Chapter 40 Exercises: Critical Thinking About Attraction Research

Exercise 1: Running and Interpreting the P-Hacking Simulation

Open code/meta_analysis_tools.py and run it in your Python environment. After examining the output:

a) The simulation uses 10 analytic choices per researcher. Modify the n_analyses parameter to 1, 3, 5, and 20. Record the false positive rate at each value. Plot these results (or describe the pattern) and explain what they reveal about the relationship between analytic flexibility and false discovery rate.

b) Now modify n_participants from 100 to 50, then to 500, keeping n_analyses at 10. How does sample size interact with p-hacking? Why does this relationship make sense theoretically?

c) Based on your experiments: a researcher tells you that their study used a "reasonable" exclusion criterion (removing participants who finished in the bottom 5% of response times) and found p = .047. They did not pre-register. How should you interpret this finding? What additional information would change your assessment?


Exercise 2: Forest Plot Interpretation

Using the forest plot generated by the simulation (or a forest plot from a real published meta-analysis assigned by your instructor):

a) Identify three studies whose confidence intervals cross the null (d = 0) line. What does this mean for those individual studies?

b) Look at the diamond at the bottom. Is the meta-analytic estimate positive, negative, or near zero? Does the diamond cross the null line? What does each case imply?

c) The chapter states that I² = 0% means all variation is sampling error, while I² above 75% suggests substantial heterogeneity. Your simulated forest plot shows a specific I² value. What does this suggest about the meaning of the pooled estimate? Should you trust the pooled effect as a universal fact, or as an average across genuinely different effects?
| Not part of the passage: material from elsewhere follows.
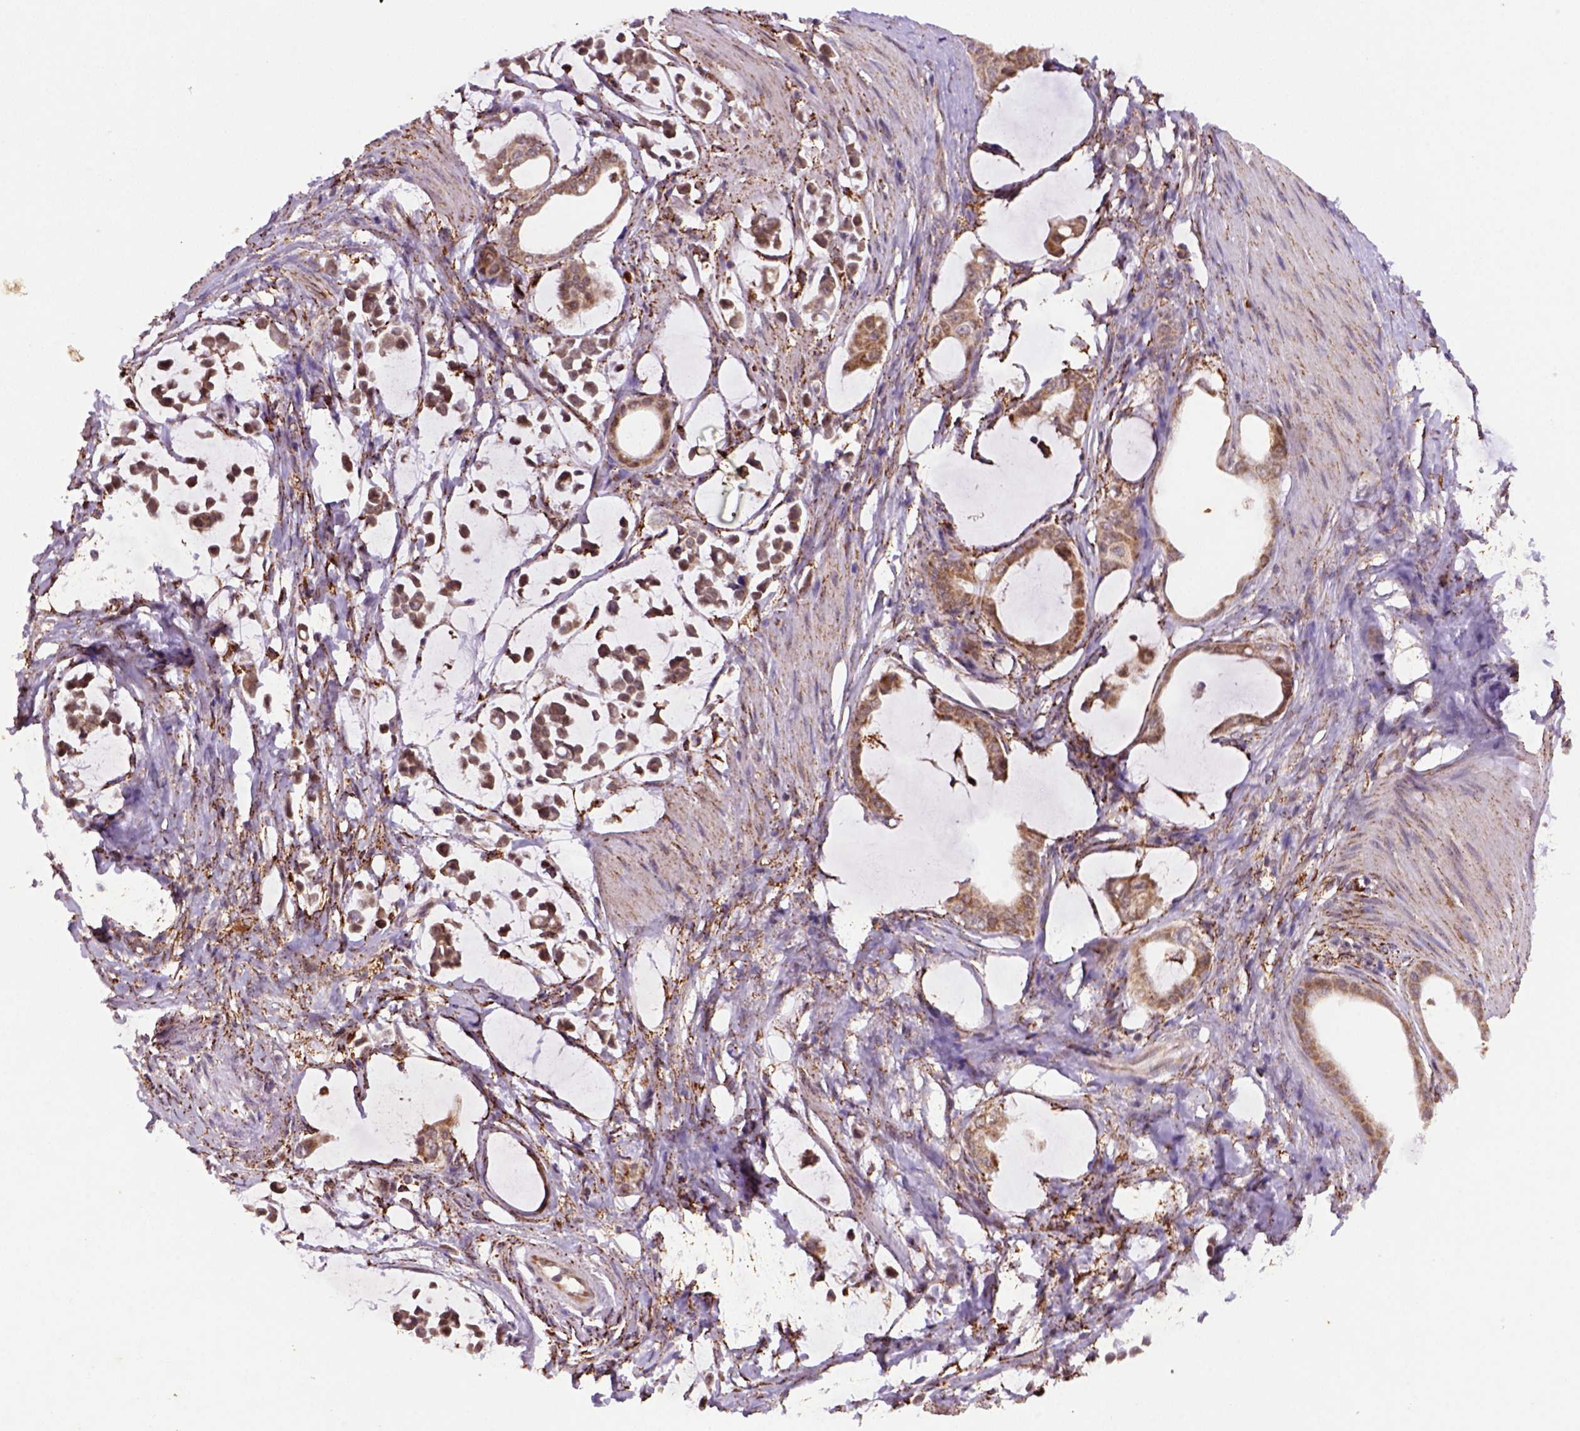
{"staining": {"intensity": "moderate", "quantity": ">75%", "location": "cytoplasmic/membranous"}, "tissue": "stomach cancer", "cell_type": "Tumor cells", "image_type": "cancer", "snomed": [{"axis": "morphology", "description": "Adenocarcinoma, NOS"}, {"axis": "topography", "description": "Stomach"}], "caption": "Stomach cancer stained with DAB (3,3'-diaminobenzidine) immunohistochemistry (IHC) displays medium levels of moderate cytoplasmic/membranous expression in approximately >75% of tumor cells.", "gene": "FZD7", "patient": {"sex": "male", "age": 82}}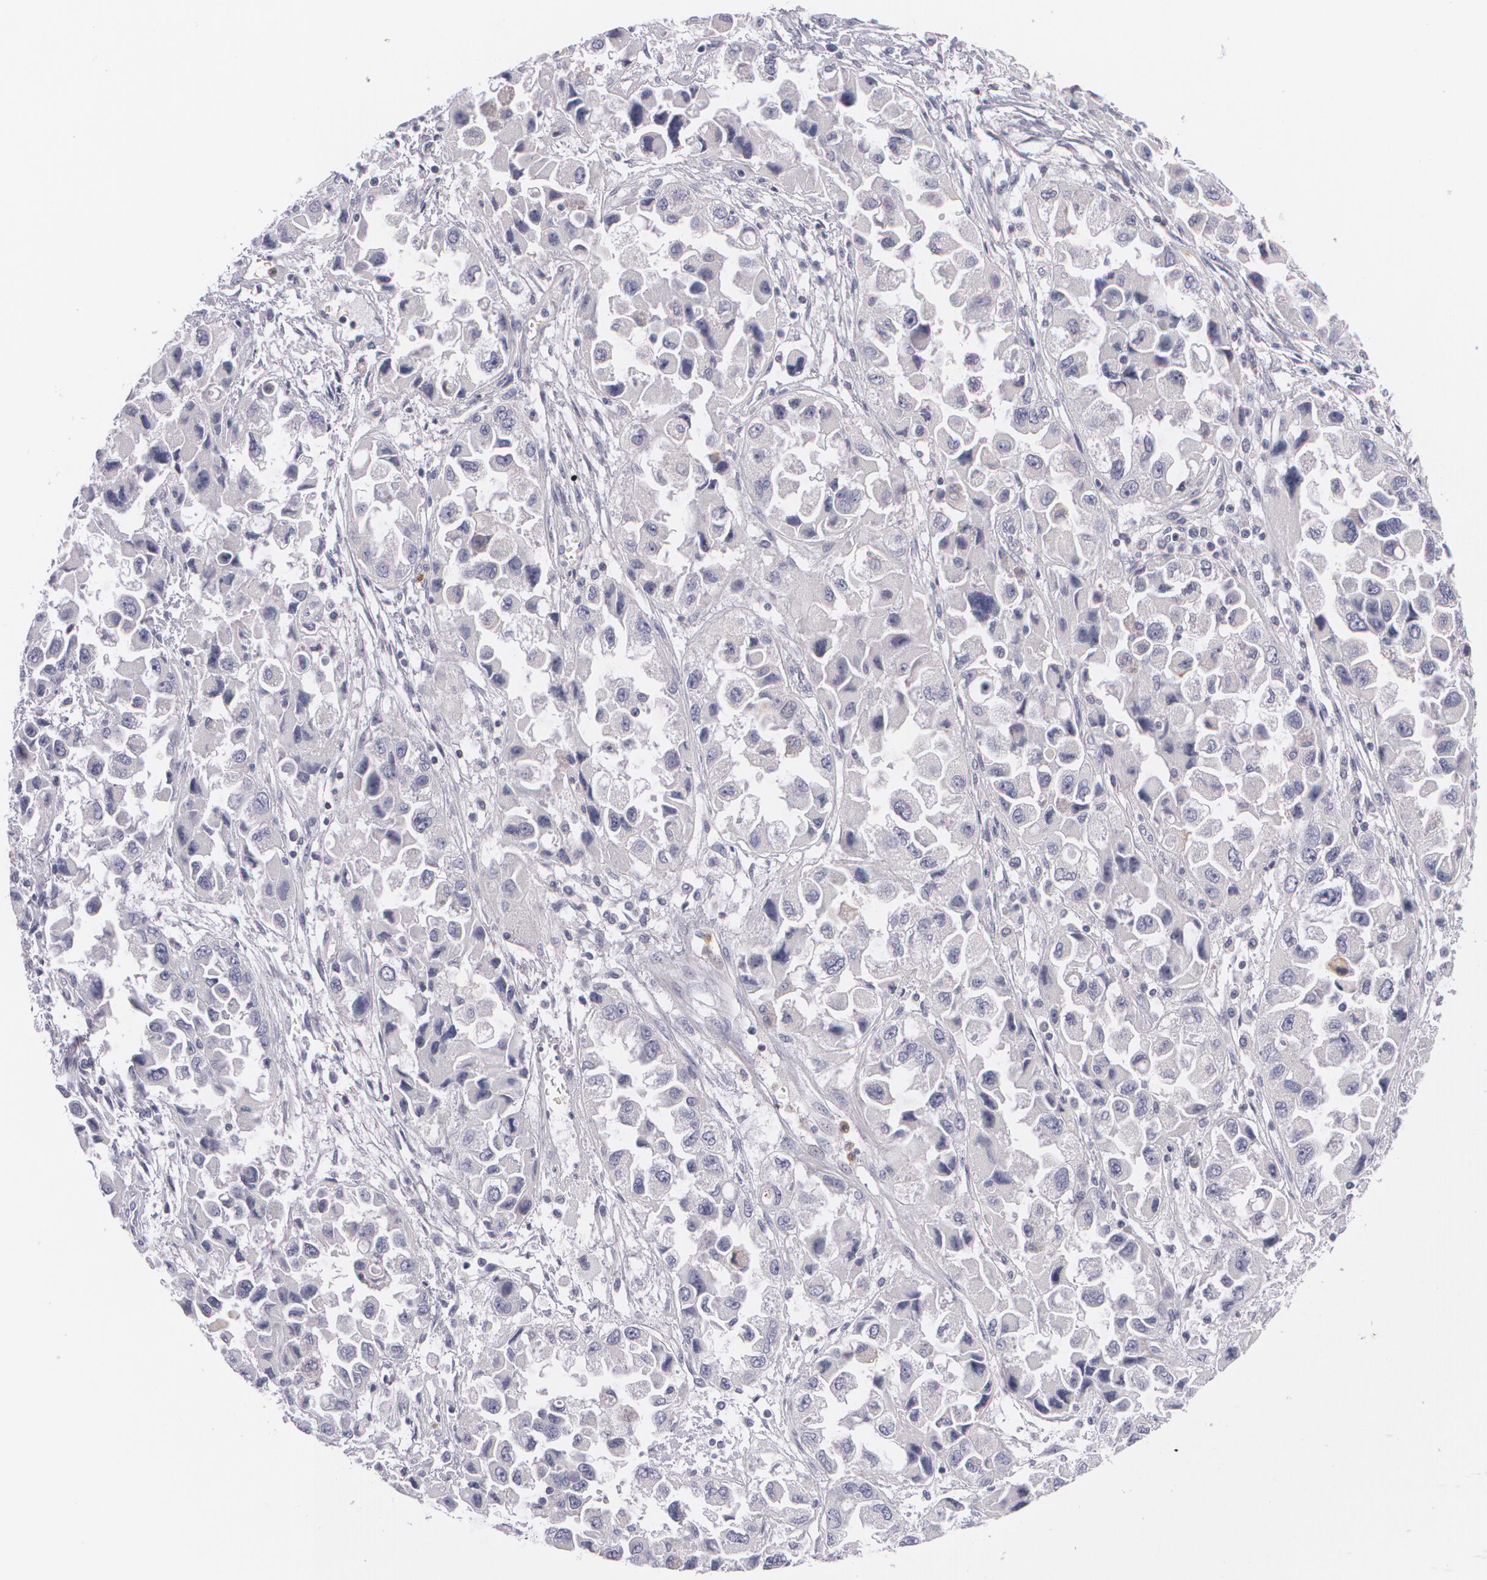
{"staining": {"intensity": "negative", "quantity": "none", "location": "none"}, "tissue": "ovarian cancer", "cell_type": "Tumor cells", "image_type": "cancer", "snomed": [{"axis": "morphology", "description": "Cystadenocarcinoma, serous, NOS"}, {"axis": "topography", "description": "Ovary"}], "caption": "Immunohistochemistry image of neoplastic tissue: serous cystadenocarcinoma (ovarian) stained with DAB demonstrates no significant protein staining in tumor cells.", "gene": "FAM181A", "patient": {"sex": "female", "age": 84}}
d) Suppose you learn that six of the fifteen studies in this meta-analysis were conducted by the same research group. How might this affect your interpretation of the pooled effect?


Exercise 3: Funnel Plot Analysis

Compare the two funnel plots generated by meta_analysis_tools.py (symmetrical vs. biased).

a) Describe in your own words what distinguishes the two plots visually.

b) Why does a missing lower-left quadrant (small studies with small or negative effects) specifically indicate publication bias rather than just normal variation?

c) Egger's test formally tests for funnel asymmetry. Look up Egger's test (the 1997 paper by Egger et al. in the BMJ is freely available). Write a 200-word explanation of how it works and what a statistically significant result means.


Exercise 4: The Press Release Audit

Find a press release about an attraction or relationship science finding from the last two years (university press offices, EurekAlert, and ScienceDaily are good sources). Apply the seven-step press release evaluation protocol from Section 40.9:

  1. Find the original study
  2. Check the sample
  3. Find the effect size
  4. Check the preregistration status
  5. Look for the limitations section
  6. Look for replication evidence
  7. Check the causal language

Write a 600–800 word audit. Quote specific language from both the press release and the original study to support your analysis. The goal is not to dismiss the finding but to accurately characterize the confidence it warrants.


Exercise 5: Designing a Replication

Choose any finding from Chapters 6–38 of this book that you believe deserves replication in a more diverse sample. Write a brief pre-registration document (400–500 words) that includes:

  • The specific hypothesis you would test (stated precisely enough that another researcher could judge whether your final result confirms it)
  • The population you would sample and why it addresses the original study's sampling limitation
  • The primary outcome measure
  • The sample size you would need (a rough power analysis: if d = 0.3 is the expected effect size and you want 80% power at α = .05, how large a sample do you need? The answer is approximately n = 175 per group for an independent samples design)
  • One analysis you would NOT run, even if the data seemed interesting — a commitment to pre-specified analysis scope

Discussion Questions for Seminar

  1. The chapter argues that p-hacking is usually not deliberate fraud. Does this matter morally? Is an unintentional false positive just as damaging to the literature as a deliberate one?

  2. Pre-registration requires knowing your hypothesis in advance. What kinds of research are poorly served by pre-registration? Are there legitimate reasons to run exploratory studies without pre-registration?

  3. The Okafor-Reyes team committed to open data release from the beginning of the study. What are the costs and benefits of open data? Are there circumstances in which open data would be harmful?